**Source text:**
______
KEEPING YOUR ROMANTIC RELATIONSHIP STRONG DESPITE AUTISM
For adults who are on the spectrum, finding a romantic relationship with someone may be very challenging. Even during the dating stage, there are already a handful of autism issues that you need to consider and be wary about in order to make your special time together a memorable and fruitful one. Being diagnosed with autism can greatly decrease your confidence in making yourself presentable and desirable for other people and you will have to carry this anxious feeling even when your partner is already showing acceptance of who you are as a person. Even after officially labeling your romantic relationship, there will be things about each other that you will still have to find out sooner than later, and these new emerging characteristics can overwhelm either of you and affect your relationship negatively. If you want to keep your relationship with your neurotypical special someone strong and flourishing, you have to always remember the most important things in dealing with your autism condition, and that includes understanding the whole you and embracing your very identity as a mature, autistic person. Only then can you be able to love your neurotypical partner with your whole heart and with all honesty. If you find this difficult to accomplish, here are some valuable advice that may be of help.
______
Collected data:
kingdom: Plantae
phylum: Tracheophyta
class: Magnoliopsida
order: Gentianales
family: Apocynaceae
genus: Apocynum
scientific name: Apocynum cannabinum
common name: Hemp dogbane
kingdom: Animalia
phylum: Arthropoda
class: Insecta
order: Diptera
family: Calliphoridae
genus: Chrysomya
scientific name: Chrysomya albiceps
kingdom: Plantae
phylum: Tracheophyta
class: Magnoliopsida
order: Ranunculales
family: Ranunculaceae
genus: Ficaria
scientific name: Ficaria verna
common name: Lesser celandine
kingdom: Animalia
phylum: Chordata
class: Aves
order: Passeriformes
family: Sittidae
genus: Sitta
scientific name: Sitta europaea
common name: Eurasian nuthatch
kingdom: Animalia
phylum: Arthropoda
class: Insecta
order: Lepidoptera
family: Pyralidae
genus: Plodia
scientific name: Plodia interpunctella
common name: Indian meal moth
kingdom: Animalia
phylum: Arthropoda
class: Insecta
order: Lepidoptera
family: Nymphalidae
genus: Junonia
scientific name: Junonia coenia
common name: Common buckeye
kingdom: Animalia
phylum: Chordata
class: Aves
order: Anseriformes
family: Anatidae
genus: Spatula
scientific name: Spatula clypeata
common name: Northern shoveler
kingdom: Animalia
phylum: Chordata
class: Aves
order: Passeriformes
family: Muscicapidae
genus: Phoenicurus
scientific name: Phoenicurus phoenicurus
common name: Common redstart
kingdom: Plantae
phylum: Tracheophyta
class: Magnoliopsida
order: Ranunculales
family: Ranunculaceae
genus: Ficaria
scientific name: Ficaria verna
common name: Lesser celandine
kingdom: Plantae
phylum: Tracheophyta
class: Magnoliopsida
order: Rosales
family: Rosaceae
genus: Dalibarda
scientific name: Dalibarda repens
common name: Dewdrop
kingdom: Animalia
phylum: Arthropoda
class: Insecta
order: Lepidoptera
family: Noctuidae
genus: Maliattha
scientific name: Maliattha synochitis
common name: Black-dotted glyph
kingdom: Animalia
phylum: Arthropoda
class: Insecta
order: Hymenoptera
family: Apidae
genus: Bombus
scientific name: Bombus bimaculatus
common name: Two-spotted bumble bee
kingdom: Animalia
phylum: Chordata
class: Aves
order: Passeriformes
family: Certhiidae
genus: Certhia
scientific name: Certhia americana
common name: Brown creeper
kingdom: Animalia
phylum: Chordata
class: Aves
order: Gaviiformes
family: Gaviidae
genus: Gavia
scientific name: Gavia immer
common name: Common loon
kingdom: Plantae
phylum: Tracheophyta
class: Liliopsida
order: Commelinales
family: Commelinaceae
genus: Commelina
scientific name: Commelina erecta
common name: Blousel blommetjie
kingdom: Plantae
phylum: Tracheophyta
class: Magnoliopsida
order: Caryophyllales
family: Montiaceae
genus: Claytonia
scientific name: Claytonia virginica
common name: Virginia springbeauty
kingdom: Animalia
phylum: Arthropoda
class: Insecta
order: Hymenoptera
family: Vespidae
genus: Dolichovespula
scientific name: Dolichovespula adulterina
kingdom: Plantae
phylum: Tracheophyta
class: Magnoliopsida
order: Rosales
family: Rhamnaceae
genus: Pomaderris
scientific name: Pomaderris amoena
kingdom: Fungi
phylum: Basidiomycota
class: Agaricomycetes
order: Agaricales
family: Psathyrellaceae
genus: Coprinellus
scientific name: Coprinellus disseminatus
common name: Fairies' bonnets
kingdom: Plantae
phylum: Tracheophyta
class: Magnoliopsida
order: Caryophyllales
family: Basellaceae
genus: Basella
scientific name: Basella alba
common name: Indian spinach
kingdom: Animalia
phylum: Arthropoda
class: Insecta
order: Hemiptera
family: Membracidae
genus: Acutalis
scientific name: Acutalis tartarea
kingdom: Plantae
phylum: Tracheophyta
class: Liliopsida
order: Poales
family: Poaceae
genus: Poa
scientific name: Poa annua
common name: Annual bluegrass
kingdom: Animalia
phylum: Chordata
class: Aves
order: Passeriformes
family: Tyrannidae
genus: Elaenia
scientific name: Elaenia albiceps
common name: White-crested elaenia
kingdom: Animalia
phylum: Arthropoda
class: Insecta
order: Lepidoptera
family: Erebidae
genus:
______
**What is being asked:**
Transcribe in full the passage above on keeping a romantic relationship strong despite autism.

**Task answer:**
KEEPING YOUR ROMANTIC RELATIONSHIP STRONG DESPITE AUTISM
For adults who are on the spectrum, finding a romantic relationship with someone may be very challenging. Even during the dating stage, there are already a handful of autism issues that you need to consider and be wary about in order to make your special time together a memorable and fruitful one. Being diagnosed with autism can greatly decrease your confidence in making yourself presentable and desirable for other people and you will have to carry this anxious feeling even when your partner is already showing acceptance of who you are as a person. Even after officially labeling your romantic relationship, there will be things about each other that you will still have to find out sooner than later, and these new emerging characteristics can overwhelm either of you and affect your relationship negatively. If you want to keep your relationship with your neurotypical special someone strong and flourishing, you have to always remember the most important things in dealing with your autism condition, and that includes understanding the whole you and embracing your very identity as a mature, autistic person. Only then can you be able to love your neurotypical partner with your whole heart and with all honesty. If you find this difficult to accomplish, here are some valuable advice that may be of help.